## EXERCISE GOAL
Select every line containing the word "outputs" from the material, and copy those lines.

## MATERIAL PROVIDED
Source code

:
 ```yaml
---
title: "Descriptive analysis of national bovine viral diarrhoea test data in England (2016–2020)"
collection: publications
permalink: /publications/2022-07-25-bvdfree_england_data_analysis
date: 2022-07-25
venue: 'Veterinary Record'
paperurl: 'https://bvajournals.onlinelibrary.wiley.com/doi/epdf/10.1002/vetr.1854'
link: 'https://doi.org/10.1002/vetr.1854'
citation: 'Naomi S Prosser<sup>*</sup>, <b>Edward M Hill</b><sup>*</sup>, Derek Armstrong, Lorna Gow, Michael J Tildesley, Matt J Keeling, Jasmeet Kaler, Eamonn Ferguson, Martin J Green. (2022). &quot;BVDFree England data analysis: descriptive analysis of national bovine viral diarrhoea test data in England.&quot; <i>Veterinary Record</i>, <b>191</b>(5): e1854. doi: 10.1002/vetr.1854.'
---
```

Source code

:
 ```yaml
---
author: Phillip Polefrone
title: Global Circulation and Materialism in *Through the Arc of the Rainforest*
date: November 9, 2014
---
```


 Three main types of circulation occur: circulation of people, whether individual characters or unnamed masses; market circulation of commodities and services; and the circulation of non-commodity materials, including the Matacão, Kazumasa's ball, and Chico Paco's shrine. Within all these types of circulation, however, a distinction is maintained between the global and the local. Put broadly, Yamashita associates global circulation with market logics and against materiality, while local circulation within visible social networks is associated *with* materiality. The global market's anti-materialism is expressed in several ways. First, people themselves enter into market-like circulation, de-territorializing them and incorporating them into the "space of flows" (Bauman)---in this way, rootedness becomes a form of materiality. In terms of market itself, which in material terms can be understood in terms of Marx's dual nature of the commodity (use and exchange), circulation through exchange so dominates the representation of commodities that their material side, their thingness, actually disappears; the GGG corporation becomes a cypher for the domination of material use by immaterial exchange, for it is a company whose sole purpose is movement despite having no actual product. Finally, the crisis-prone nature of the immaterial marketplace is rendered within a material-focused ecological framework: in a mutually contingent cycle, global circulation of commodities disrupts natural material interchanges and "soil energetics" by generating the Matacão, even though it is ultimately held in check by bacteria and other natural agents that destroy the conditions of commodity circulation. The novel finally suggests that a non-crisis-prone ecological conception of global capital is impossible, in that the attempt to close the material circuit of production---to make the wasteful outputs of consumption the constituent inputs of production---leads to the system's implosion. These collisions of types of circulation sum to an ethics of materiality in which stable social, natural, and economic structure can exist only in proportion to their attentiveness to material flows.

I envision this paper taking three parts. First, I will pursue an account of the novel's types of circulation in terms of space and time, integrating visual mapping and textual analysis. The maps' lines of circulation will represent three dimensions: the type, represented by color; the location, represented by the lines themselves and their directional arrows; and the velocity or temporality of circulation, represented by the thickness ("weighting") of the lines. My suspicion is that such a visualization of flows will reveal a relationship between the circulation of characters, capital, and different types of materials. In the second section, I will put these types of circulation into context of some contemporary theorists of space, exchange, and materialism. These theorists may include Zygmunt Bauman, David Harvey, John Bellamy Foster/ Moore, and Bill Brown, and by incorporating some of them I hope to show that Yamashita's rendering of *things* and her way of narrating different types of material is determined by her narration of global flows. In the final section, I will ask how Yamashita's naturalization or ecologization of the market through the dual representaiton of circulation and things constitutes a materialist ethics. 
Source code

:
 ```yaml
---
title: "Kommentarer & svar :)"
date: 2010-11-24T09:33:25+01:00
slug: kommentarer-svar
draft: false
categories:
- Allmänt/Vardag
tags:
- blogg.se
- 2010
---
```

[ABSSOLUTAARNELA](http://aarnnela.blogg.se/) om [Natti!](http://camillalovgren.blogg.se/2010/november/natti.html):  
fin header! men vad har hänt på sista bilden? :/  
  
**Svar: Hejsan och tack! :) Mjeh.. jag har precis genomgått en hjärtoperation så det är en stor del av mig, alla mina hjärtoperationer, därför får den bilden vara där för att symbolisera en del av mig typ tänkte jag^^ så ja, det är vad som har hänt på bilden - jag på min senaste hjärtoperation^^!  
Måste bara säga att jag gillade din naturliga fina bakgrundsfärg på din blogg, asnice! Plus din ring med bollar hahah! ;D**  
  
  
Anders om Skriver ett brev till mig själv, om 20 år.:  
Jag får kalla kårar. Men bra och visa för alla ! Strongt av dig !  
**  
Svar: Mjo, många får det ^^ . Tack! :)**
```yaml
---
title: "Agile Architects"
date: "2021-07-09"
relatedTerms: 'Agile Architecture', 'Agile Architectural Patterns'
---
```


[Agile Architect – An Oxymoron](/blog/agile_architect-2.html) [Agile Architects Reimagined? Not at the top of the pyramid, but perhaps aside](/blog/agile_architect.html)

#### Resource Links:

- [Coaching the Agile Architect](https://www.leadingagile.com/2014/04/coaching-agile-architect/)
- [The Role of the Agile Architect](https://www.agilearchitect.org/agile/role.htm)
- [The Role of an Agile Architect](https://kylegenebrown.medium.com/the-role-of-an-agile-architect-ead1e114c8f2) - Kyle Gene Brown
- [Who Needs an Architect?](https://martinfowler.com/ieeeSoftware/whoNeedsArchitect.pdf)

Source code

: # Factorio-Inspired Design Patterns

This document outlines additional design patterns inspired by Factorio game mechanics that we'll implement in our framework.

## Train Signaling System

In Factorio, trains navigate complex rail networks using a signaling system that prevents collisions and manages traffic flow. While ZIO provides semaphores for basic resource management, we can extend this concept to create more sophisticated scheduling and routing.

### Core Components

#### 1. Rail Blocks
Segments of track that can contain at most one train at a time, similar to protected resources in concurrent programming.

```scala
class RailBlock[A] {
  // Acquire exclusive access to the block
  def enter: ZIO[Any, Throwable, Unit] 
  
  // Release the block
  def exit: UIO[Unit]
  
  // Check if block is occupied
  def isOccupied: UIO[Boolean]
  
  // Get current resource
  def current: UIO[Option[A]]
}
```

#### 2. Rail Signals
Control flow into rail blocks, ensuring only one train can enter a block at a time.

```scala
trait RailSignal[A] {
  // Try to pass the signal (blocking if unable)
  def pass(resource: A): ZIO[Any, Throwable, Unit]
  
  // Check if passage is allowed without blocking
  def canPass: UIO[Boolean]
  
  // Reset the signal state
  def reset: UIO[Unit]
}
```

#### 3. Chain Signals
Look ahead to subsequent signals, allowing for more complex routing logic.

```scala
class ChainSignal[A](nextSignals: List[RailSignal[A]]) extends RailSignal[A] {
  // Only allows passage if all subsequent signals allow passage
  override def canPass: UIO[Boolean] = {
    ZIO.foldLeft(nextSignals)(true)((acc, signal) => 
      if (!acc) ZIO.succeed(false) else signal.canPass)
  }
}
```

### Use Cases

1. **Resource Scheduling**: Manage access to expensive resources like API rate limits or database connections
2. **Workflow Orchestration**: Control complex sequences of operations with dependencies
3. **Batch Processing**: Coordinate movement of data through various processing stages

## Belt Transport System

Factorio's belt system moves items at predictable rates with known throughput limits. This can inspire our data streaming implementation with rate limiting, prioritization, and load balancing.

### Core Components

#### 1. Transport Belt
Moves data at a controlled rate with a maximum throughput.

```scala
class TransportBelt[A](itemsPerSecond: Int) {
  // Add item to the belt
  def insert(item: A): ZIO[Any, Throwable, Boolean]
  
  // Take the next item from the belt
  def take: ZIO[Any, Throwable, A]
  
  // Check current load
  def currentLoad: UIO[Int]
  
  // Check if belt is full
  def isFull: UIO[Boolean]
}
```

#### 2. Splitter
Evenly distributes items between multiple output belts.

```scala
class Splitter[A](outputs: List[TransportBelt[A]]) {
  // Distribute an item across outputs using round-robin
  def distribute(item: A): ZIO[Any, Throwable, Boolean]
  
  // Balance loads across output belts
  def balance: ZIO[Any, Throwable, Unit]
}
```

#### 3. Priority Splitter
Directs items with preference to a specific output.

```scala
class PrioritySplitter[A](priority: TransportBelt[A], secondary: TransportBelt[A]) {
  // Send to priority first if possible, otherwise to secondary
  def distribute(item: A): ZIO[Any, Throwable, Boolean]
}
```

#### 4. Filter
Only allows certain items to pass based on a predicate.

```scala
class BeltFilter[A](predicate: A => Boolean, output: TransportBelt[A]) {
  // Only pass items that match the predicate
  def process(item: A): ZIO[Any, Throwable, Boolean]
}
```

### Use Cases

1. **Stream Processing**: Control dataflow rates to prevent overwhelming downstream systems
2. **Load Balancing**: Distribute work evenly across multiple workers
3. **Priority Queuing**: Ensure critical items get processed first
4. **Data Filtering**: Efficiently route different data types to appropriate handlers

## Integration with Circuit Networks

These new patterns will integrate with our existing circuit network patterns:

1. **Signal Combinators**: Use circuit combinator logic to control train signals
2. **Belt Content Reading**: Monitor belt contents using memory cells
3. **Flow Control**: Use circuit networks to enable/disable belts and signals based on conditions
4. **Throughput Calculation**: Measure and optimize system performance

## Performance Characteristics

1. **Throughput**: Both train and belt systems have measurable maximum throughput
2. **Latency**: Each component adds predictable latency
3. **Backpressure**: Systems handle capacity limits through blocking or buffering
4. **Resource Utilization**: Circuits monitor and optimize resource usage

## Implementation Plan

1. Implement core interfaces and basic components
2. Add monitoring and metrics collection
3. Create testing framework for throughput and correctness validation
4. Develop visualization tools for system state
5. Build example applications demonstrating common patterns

## FINAL ANSWER
 Three main types of circulation occur: circulation of people, whether individual characters or unnamed masses; market circulation of commodities and services; and the circulation of non-commodity materials, including the Matacão, Kazumasa's ball, and Chico Paco's shrine. Within all these types of circulation, however, a distinction is maintained between the global and the local. Put broadly, Yamashita associates global circulation with market logics and against materiality, while local circulation within visible social networks is associated *with* materiality. The global market's anti-materialism is expressed in several ways. First, people themselves enter into market-like circulation, de-territorializing them and incorporating them into the "space of flows" (Bauman)---in this way, rootedness becomes a form of materiality. In terms of market itself, which in material terms can be understood in terms of Marx's dual nature of the commodity (use and exchange), circulation through exchange so dominates the representation of commodities that their material side, their thingness, actually disappears; the GGG corporation becomes a cypher for the domination of material use by immaterial exchange, for it is a company whose sole purpose is movement despite having no actual product. Finally, the crisis-prone nature of the immaterial marketplace is rendered within a material-focused ecological framework: in a mutually contingent cycle, global circulation of commodities disrupts natural material interchanges and "soil energetics" by generating the Matacão, even though it is ultimately held in check by bacteria and other natural agents that destroy the conditions of commodity circulation. The novel finally suggests that a non-crisis-prone ecological conception of global capital is impossible, in that the attempt to close the material circuit of production---to make the wasteful outputs of consumption the constituent inputs of production---leads to the system's implosion. These collisions of types of circulation sum to an ethics of materiality in which stable social, natural, and economic structure can exist only in proportion to their attentiveness to material flows.
class Splitter[A](outputs: List[TransportBelt[A]]) {
  // Distribute an item across outputs using round-robin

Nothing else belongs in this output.